Copy out, from the data, each line containing the string "thousands".

[Edit difference data]

- - -

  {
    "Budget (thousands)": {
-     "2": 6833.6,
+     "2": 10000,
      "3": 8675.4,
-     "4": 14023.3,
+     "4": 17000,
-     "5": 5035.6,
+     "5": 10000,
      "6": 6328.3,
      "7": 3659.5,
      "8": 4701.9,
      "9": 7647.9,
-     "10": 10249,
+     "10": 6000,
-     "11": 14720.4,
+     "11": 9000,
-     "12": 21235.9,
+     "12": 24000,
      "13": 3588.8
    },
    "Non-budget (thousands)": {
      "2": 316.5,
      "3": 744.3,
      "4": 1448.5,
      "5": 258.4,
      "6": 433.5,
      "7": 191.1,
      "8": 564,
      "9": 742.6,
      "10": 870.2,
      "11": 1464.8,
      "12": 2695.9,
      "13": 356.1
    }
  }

- - -

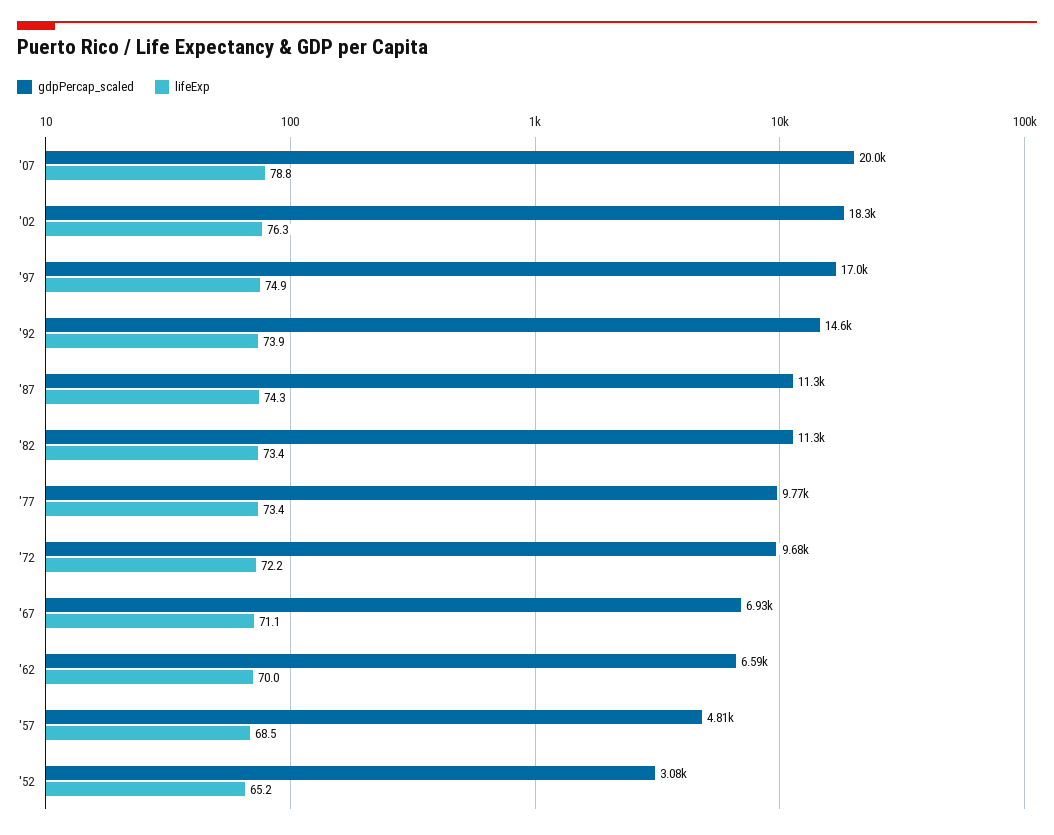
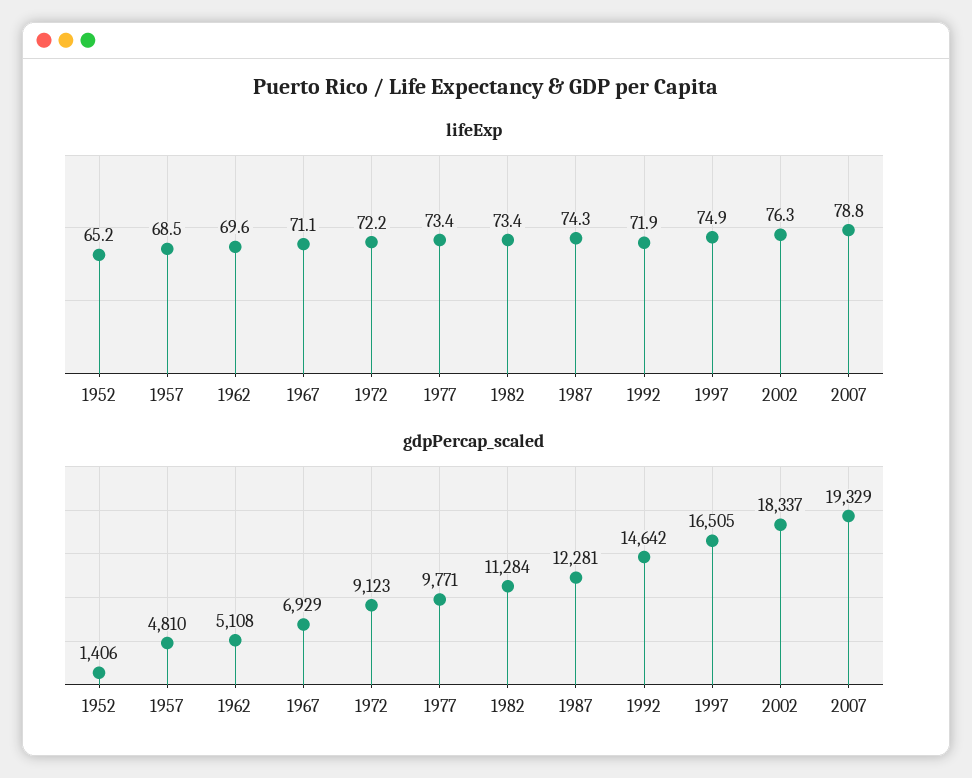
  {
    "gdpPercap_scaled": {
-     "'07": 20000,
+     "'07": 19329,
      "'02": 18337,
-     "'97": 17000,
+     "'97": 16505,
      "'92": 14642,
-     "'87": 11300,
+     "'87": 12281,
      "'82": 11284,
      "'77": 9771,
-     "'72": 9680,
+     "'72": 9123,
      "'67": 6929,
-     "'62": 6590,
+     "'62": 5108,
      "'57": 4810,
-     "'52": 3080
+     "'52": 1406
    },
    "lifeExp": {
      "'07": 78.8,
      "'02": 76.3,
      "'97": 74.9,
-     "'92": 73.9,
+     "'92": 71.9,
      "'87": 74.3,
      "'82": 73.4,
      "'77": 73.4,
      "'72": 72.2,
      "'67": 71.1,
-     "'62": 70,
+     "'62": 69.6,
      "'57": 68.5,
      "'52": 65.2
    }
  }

- - -

### RESULT FOR THIS EXERCISE
    "Budget (thousands)": {
    "Non-budget (thousands)": {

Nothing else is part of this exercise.